Main content area

Spatiotemporal differences in tree spatial patterns between alluvial hardwood and mountain fir–beech forests: do characteristic patterns exist?

Janik, David, Adam, Dušan, Hort, Libor, Král, Kamil, Šamonil, Pavel, Unar, Pavel, Vrška, Tomáš, Horal, David, Adler, Peter
Journal of vegetation science 2013 v.24 no.6 pp. 1141-1153
data collection, floodplains, hardwood, hardwood forests, montane forests, mortality, rivers, trees, Czech Republic
QUESTIONS: What are the differences between the tree spatial patterns (TSP) of various recruit and mortality waves in alluvial hardwood forests and mountain fir–beech forests? Are there any statistically significant differences between the mean TSP of these forest types? Are these differences stable over time? LOCATION: Alluvial floodplain forests at the confluence of the Morava and Dyje rivers, and mountain fir–beech forests in the Outer Western Carpathians, Czech Republic. METHODS: In both forest types, seven 2‐ha rectangular plots were analysed. The pair correlation function g(r) was used to describe tree density variability of trees with DBH ≥ 10 cm.

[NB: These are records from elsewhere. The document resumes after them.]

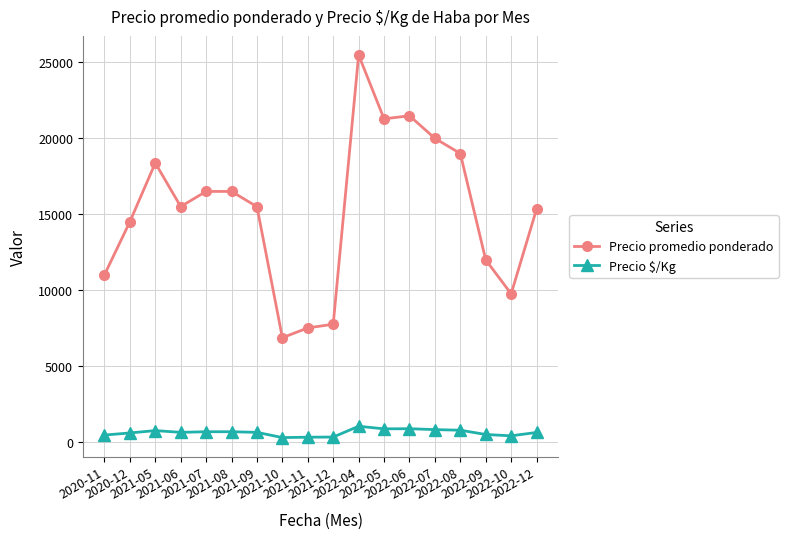

Does the chart have visible grid lines?

Yes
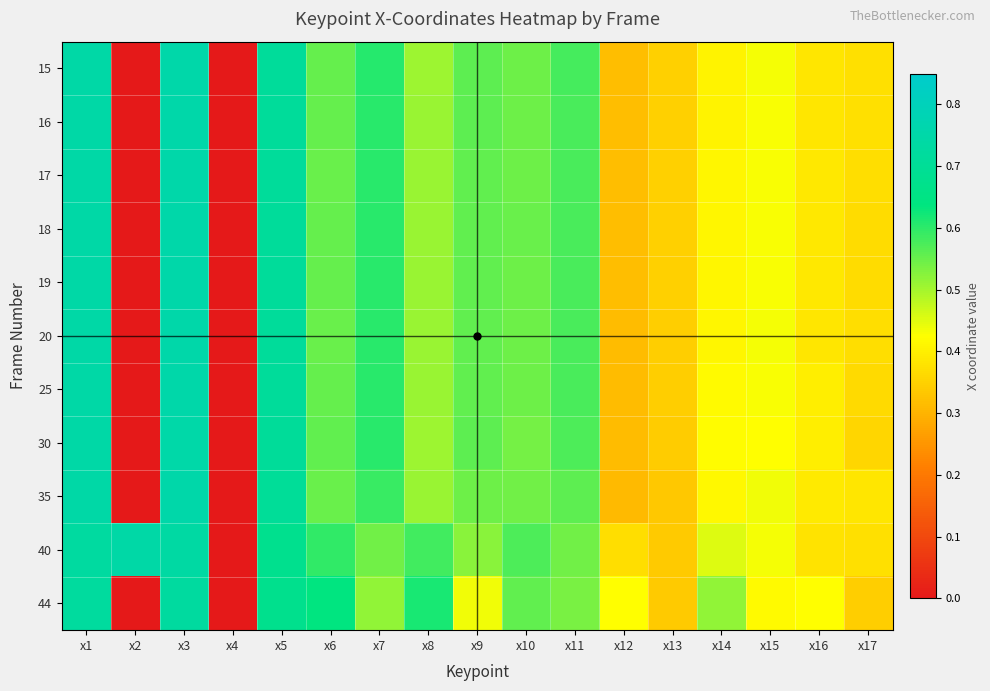

Which series has the widest spread of values?

15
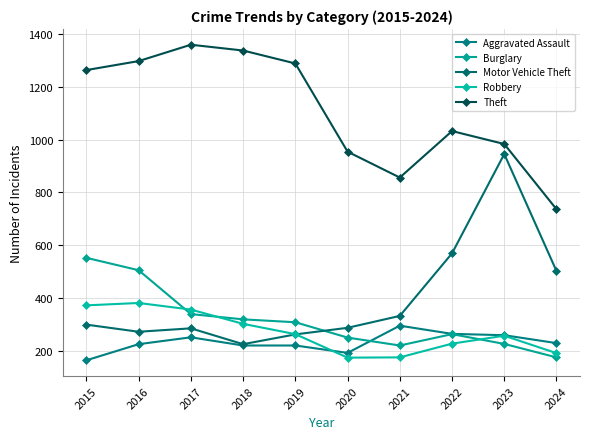

Which series has the widest spread of values?

Motor Vehicle Theft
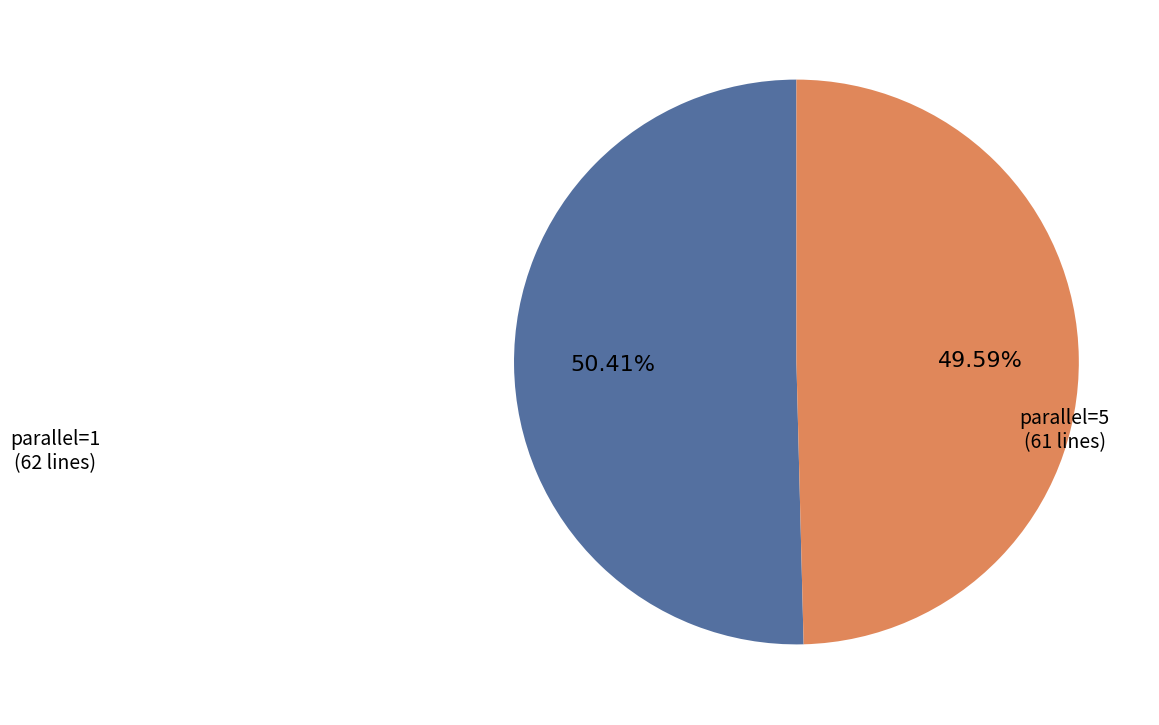

Does any single category account for the majority?

Yes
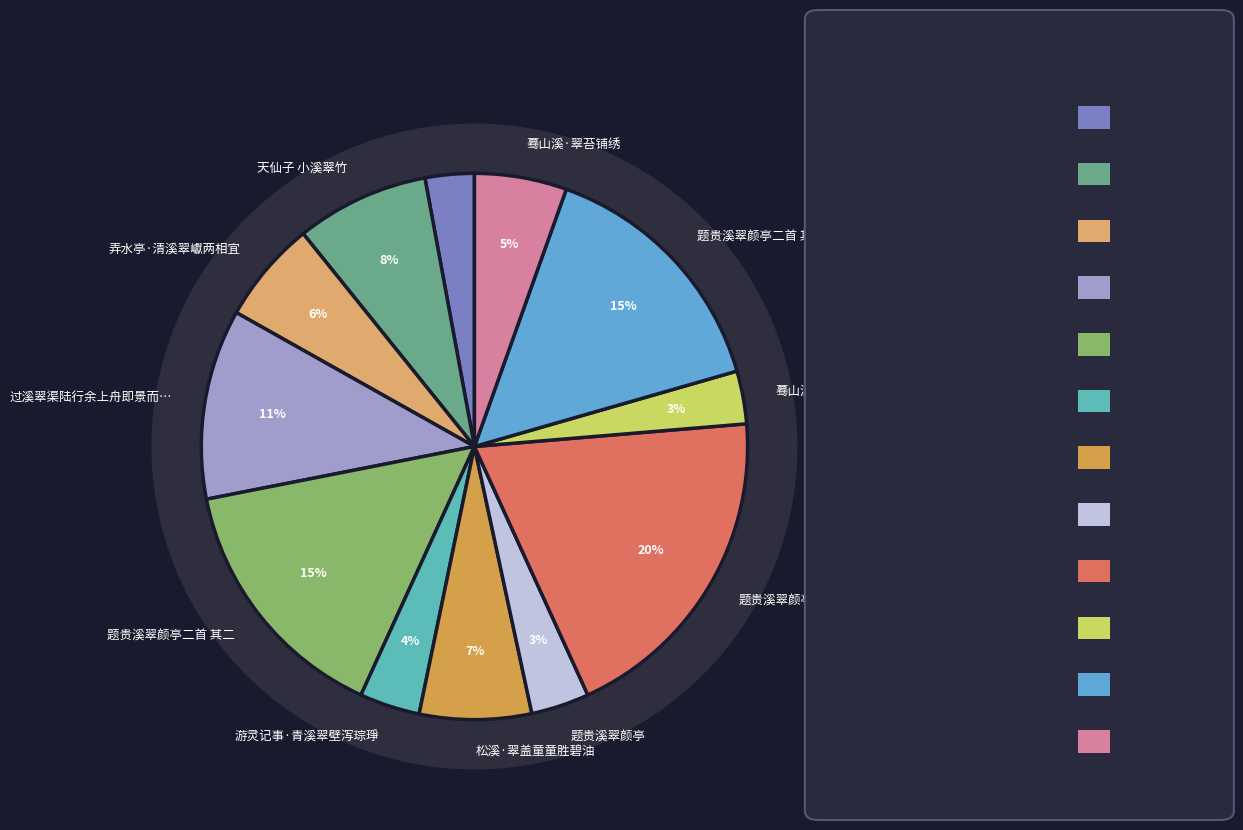

Between 蓦山溪·翠环惊报 and 松溪·翠盖童童胜碧油, which is larger?

松溪·翠盖童童胜碧油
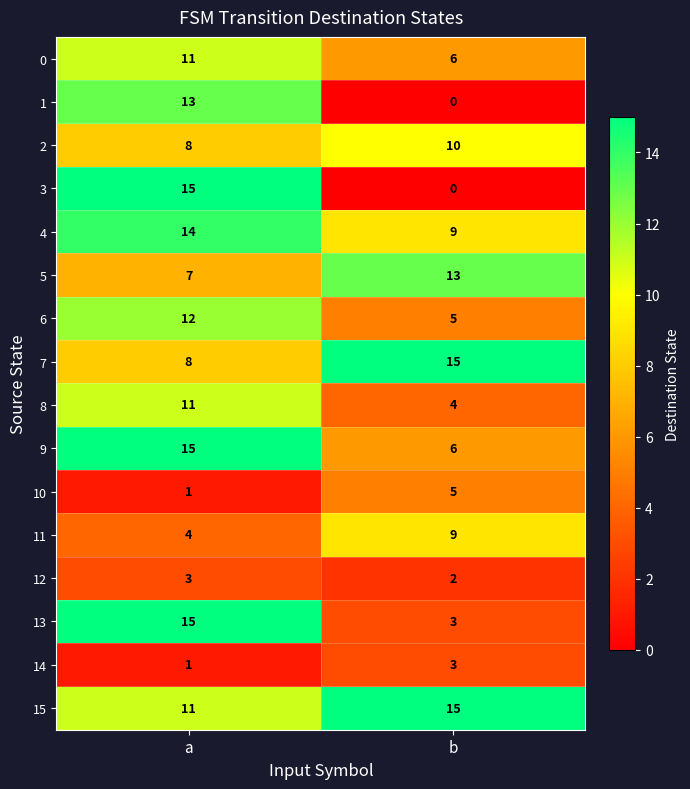

Which category has the lowest value across all series?

b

The analyses were carried out for data sets from the 1970s, 1990s and 2000s. A bootstrap method was used to test for significant differences between the mean values of g(r) from alluvial forests and from fir–beech forests. RESULTS: Recruits in mountain fir–beech forests revealed consistent clustering to at least 5 m. In alluvial hardwood forests, recruits also showed random distribution as well as occasional regular distribution at distances over 20 m. Bootstrap significance tests revealed significant differences between the mean values of g(r) for alluvial forests and fir–beech forests. Alluvial floodplain forests showed statistically significant stronger clustering up to a distance of 4 m in all study periods. At distances over 20 m, mountain fir–beech forests demonstrated stronger clustering. In the 1970s, this was statistically significant only at a distance of 32 m, but in the 2000s, it was at intervals of 22–30 and 34–38 m. CONCLUSIONS: The methods of data analysis in this study enabled us to find significant features of TSP at finer resolution than the common resulting trichotomy of univariate analysis: clustering, randomness and regularity. We believe that, on the basis of detailed spatial analyses, it is possible to create a TSP model that reflects the typical features of particular forest types.